Step 1: Apply the Natural Logarithm to Both Sides
To start, we'll apply the natural logarithm (ln) to both sides of the equation. Why the natural logarithm? Well, it's a common choice and works perfectly for this situation. The natural logarithm has a base of e, which is a special number in mathematics (approximately 2.71828). Applying the natural logarithm to both sides gives us:
ln(7^(-x+8)) = ln(8^(-4x))
Step 2: Use the Power Rule of Logarithms
The power rule of logarithms states that ln(a^b) = b * ln(a). We can use this rule to bring the exponents down:
(-x + 8) * ln(7) = -4x * ln(8)
This step is crucial because it transforms the exponential equation into a linear one, which is much easier to solve. By applying the power rule, we’ve effectively removed the variable from the exponent, making it a coefficient instead. This allows us to manipulate the equation using basic algebraic techniques. Now, we have a straightforward linear equation involving x, which we can solve by isolating x on one side. This step showcases the power of logarithms in simplifying complex exponential equations.
Step 3: Distribute and Expand
Next, we need to distribute ln(7) on the left side of the equation:
-x * ln(7) + 8 * ln(7) = -4x * ln(8)
Step 4: Rearrange the Equation
Let's move all the terms containing x to one side and the constants to the other side. Add x * ln(7) to both sides:
8 * ln(7) = -4x * ln(8) + x * ln(7)
Step 5: Factor out x
Now, factor out x from the right side:
8 * ln(7) = x * (-4 * ln(8) + ln(7))
Step 6: Isolate x
To isolate x, divide both sides by (-4 * ln(8) + ln(7)):
x = (8 * ln(7)) / (-4 * ln(8) + ln(7))
This step is the culmination of our efforts to isolate x. By dividing both sides of the equation by the expression in parentheses, we finally have x standing alone on one side. The expression on the other side gives us the exact value of x, which we can then approximate using a calculator.
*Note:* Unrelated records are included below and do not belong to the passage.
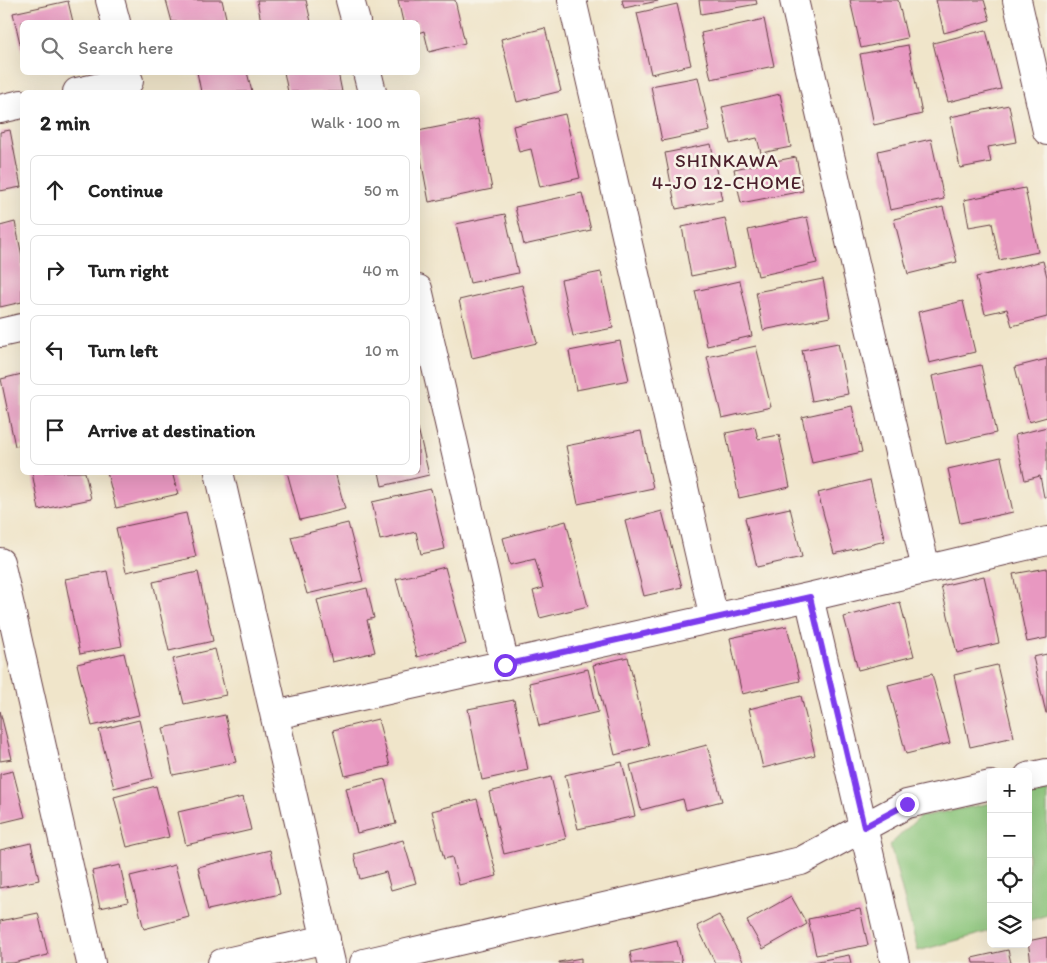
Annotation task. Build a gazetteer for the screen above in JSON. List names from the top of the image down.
{
  "districts": ["SHINKAWA 4-JO 12-CHOME"],
  "page": {
    "search": "Search here",
    "heading": ["2 min", "Walk · 100 m"],
    "list": [
      ["Continue", "50 m"],
      ["Turn right", "40 m"],
      ["Turn left", "10 m"],
      "Arrive at destination"
    ],
    "map_buttons": ["+", "−"]
  }
}
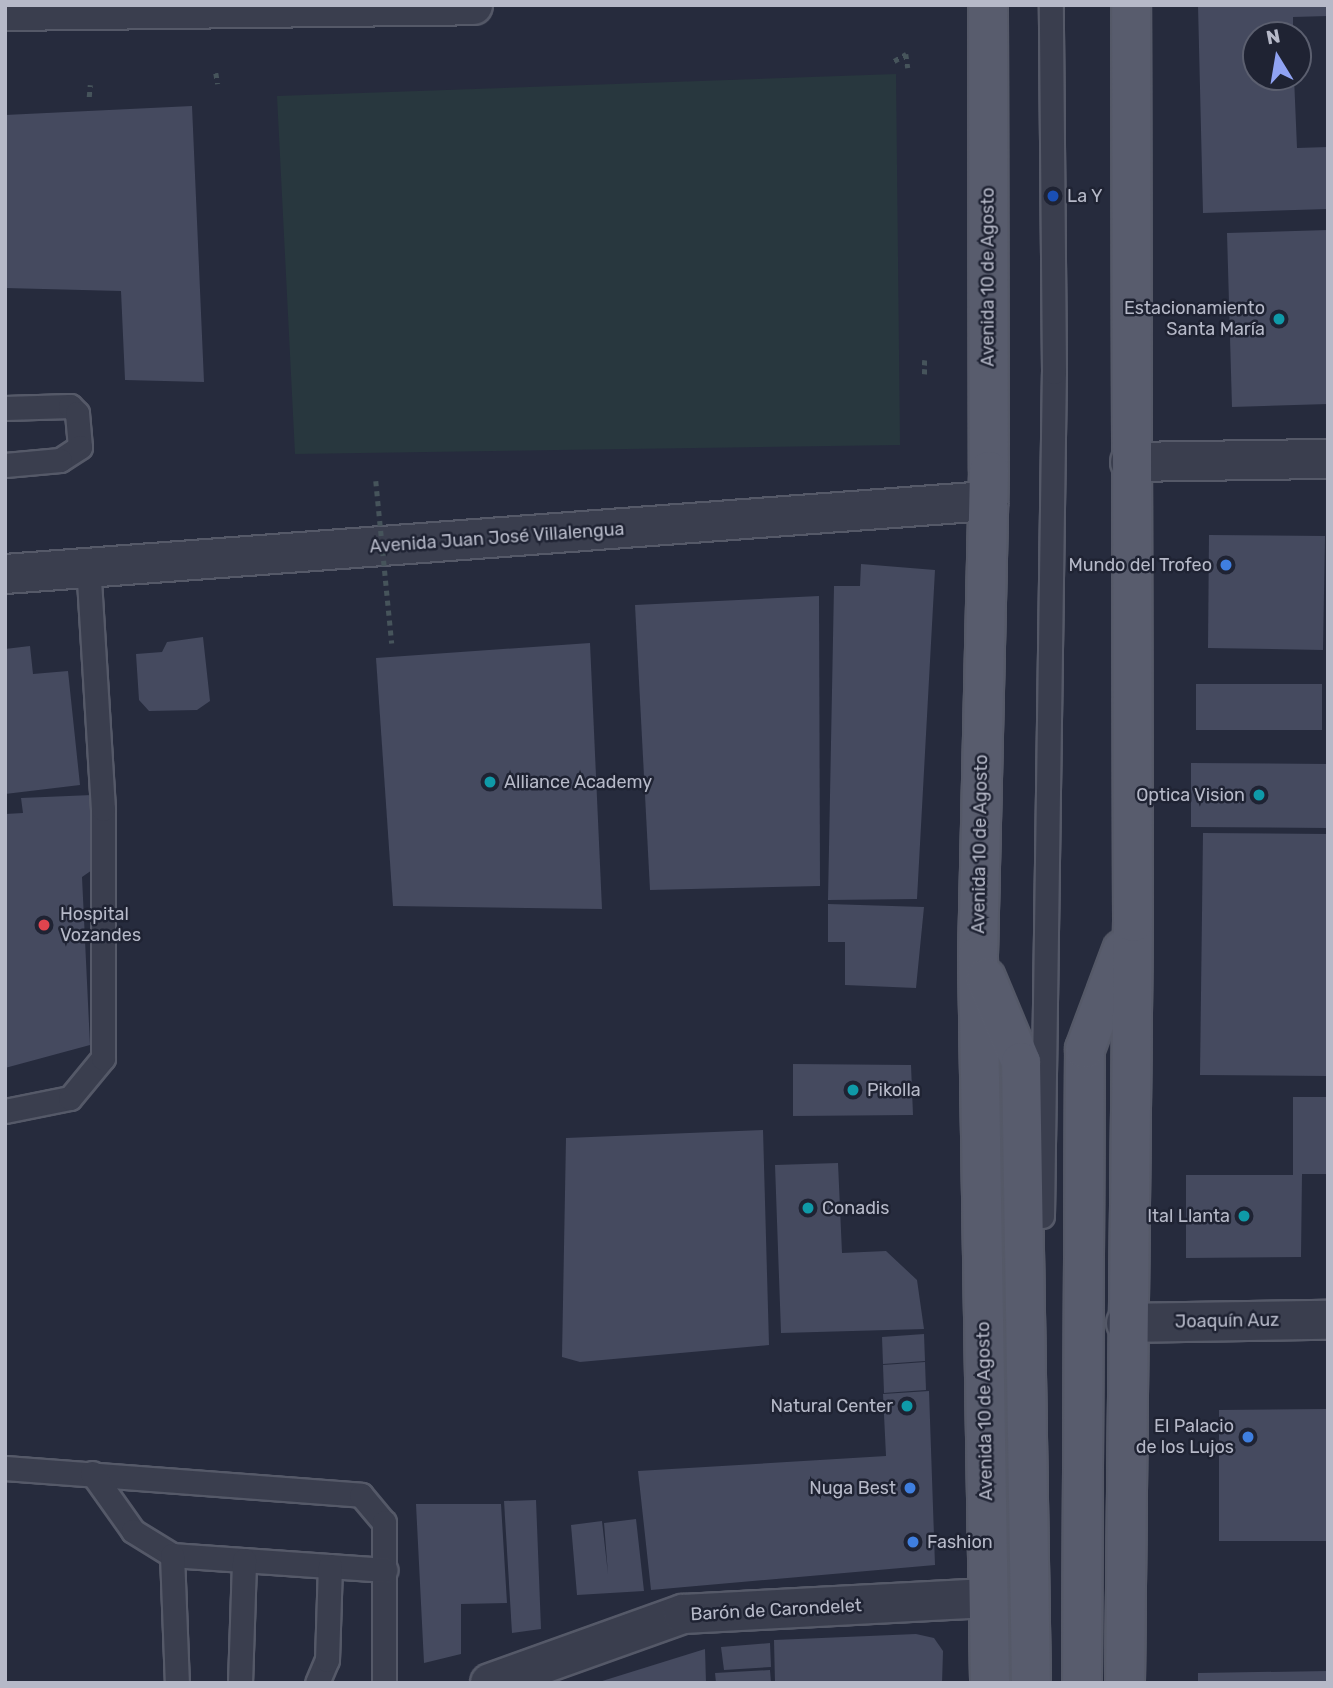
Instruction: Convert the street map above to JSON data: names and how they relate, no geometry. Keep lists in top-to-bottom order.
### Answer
{
  "streets": {
    "main road": ["Avenida 10 de Agosto"],
    "street": ["Avenida Juan José Villalengua", "Joaquín Auz", "Barón de Carondelet"]
  },
  "crossings": [
    ["Avenida 10 de Agosto", "Avenida Juan José Villalengua"],
    ["Avenida 10 de Agosto", "Barón de Carondelet"]
  ],
  "places": [
    "La Y",
    "Estacionamiento Santa María",
    "Mundo del Trofeo",
    "Alliance Academy",
    "Optica Vision",
    "Hospital Vozandes",
    "Pikolla",
    "Conadis",
    "Ital Llanta",
    "Natural Center",
    "El Palacio de los Lujos",
    "Nuga Best",
    "Fashion"
  ],
  "north": "top"
}
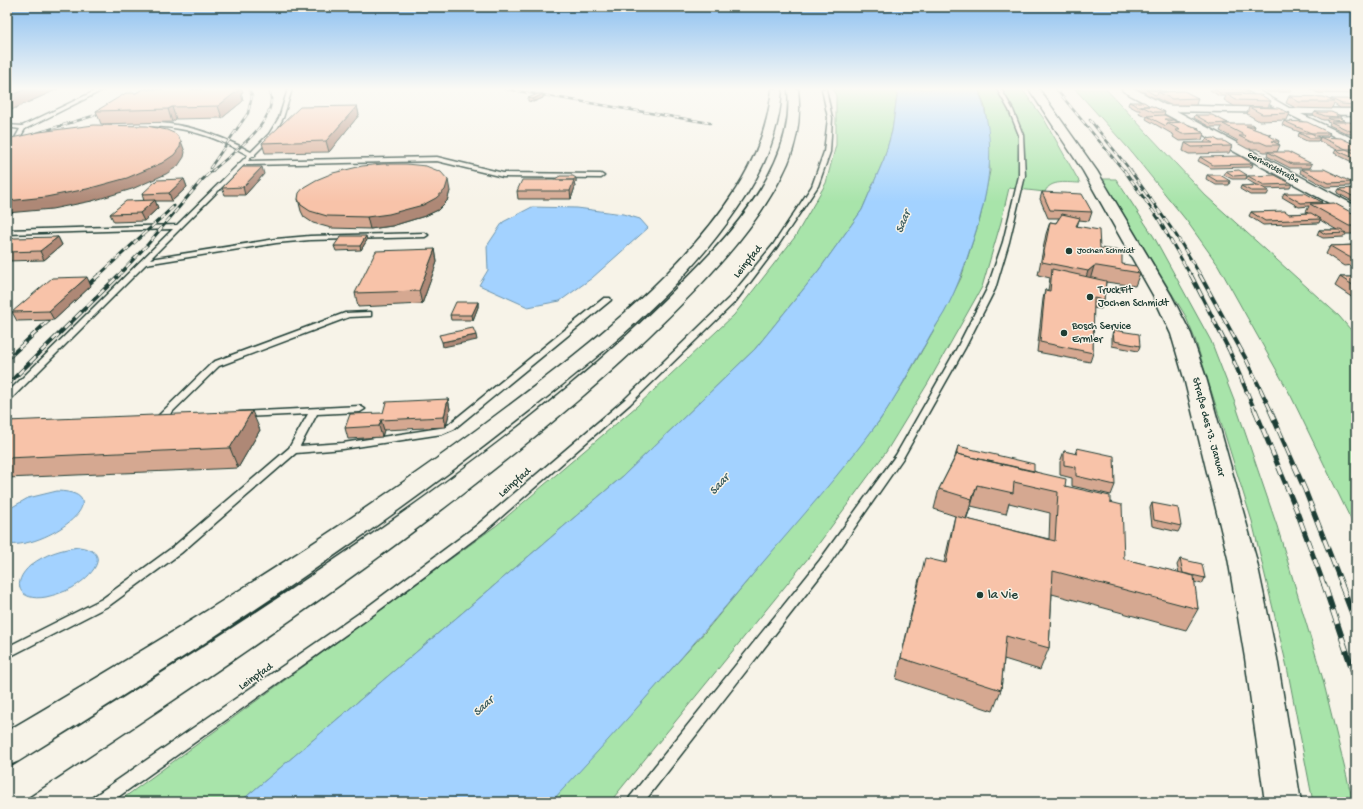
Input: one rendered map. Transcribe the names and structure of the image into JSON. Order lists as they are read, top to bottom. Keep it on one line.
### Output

This isolation of x is the ultimate goal when solving any equation, and it’s a testament to the power of algebraic manipulation. The journey from the original exponential equation to this point has been a testament to the power of logarithms and algebraic techniques in unraveling mathematical problems.
Step 7: Calculate the Value of x
Using a calculator, we can find the approximate value of x:
x ≈ (8 * 1.9459) / (-4 * 2.0794 + 1.9459) x ≈ 15.5672 / (-8.3176 + 1.9459) x ≈ 15.5672 / -6.3717 x ≈ -2.443
Step 8: Round to the Nearest Thousandth
Rounding our answer to the nearest thousandth, we get:
x ≈ -2.443
Conclusion
So, the solution to the equation 7^(-x+8) = 8^(-4x), rounded to the nearest thousandth, is approximately -2.443. Solving exponential equations might seem tricky at first, but with a good understanding of logarithms and their properties, you can tackle them with confidence. Remember to apply the natural logarithm, use the power rule, and carefully isolate the variable. Keep practicing, and you'll become a pro at solving these types of equations!
For further exploration of exponential equations and logarithms, you might find valuable resources and explanations on websites like Khan Academy, which offers a wealth of educational content on mathematics.